Fatikchhari -- a hottest crime zone

Mohit Ul Alam
Fatikchhari is the largest upazila with hills and dales, valleys and streams, and large paddy fields, and farming villages.

Its hills are small, vegetated with thick forests into which walkways are narrow, and often blinding. The hills are composed of soft clay and can be easily dug for any purpose. The landscape thus could be a paradise on earth, but instead it has become a soft belly for breeding heinous, nefarious, fiendish, hell-born, unconscionable, and unforgivable crimes.

Fatikchhari is now the hottest crime zone. It shelters as many as 20 criminal groups with a sophisticated brand of arms that include AK-47, bazookas, sub-machine guns, mortars and grenades, and crackers and bombs, and guns and pistols, and no roses, I assure you. And they have money, and the assurance of supply of more money, and when they need more money, they simply kidnap - for ransom.

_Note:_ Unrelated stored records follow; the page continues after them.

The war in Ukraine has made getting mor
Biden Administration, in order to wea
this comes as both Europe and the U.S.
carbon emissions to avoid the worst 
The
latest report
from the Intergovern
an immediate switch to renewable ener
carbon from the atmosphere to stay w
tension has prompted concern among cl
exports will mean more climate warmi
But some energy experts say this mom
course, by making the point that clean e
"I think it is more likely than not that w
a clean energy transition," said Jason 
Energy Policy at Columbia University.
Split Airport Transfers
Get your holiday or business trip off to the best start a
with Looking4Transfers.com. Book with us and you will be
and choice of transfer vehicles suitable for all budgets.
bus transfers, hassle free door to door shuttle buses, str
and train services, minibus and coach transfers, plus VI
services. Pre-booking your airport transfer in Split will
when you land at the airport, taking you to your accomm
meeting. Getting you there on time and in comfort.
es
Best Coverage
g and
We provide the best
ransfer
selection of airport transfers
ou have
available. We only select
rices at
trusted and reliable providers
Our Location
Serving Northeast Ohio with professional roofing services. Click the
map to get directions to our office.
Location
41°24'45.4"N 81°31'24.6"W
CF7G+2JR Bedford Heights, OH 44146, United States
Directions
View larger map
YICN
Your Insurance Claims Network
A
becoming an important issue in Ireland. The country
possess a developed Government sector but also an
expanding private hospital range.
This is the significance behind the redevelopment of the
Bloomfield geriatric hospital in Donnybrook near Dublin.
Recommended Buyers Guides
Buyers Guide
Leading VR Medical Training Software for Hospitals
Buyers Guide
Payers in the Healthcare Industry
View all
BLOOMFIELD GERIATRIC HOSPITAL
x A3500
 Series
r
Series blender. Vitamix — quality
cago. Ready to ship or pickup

For them abduction for ransom has become the game. Businessman Jamaluddin has by now spent over four weeks in the hands of the abductors with no clue yet to whether he would be released. Various reports confirm that he has been kept in a hidden cave in Fatikchhari, and is probably being passed over from one group to another in the face of a massive hunt by the police. In the process, the prize-money on him has doubled, from Tk. 50 lakh to 1 crore.

The kidnapping groups are thus emboldened, because in the past each of their bids was successful. Many a Chittagonian businessman was kidnapped and, later, released on payment of the ransom, the police apparently having to do nothing. And, in each case the abduction drama was materialised in the hills of Fatikchhari.

Now, a few questions will not be out of place.

If Fatikchhari is that large, and proves to be unmanageable, why does it not get broken into several administrative blocks? Let there be two upazilas: Fatikchhari North and Fatikchhari South, with separate administrative and police paraphernalia.

Let there be a strong contingent of BDR also with a permanent camp. Since, coursing through the hill paths is often done better from air, let there be a heliport at Fatikchhari, from which airborne operation can be conducted. A most sophisticated information cell and security device may be installed at the centre of Fatikchhari, so that movement of the miscreants can be known at once. Plus, a posse of police forces should always be kept at the ready at all focal points to jump on the evildoers.

All the above suggestions should sound very romantic against the backdrop of a crime culture in which the godfathers are all living in the capital city of Dhaka, or in Chittagong, and directing the operations from distance.

So, whatever is done to nab the criminals in Fatikchhari will remain ineffectual if the godfathers are happily living in their city palaces oiling their moustaches.

That is really the point; all operations fail because the big fish are never really caught. It is not for nothing that Shakespeare wrote in King Lear that "Plate sin with gold, / And the strong lance of justice hurtless breaks."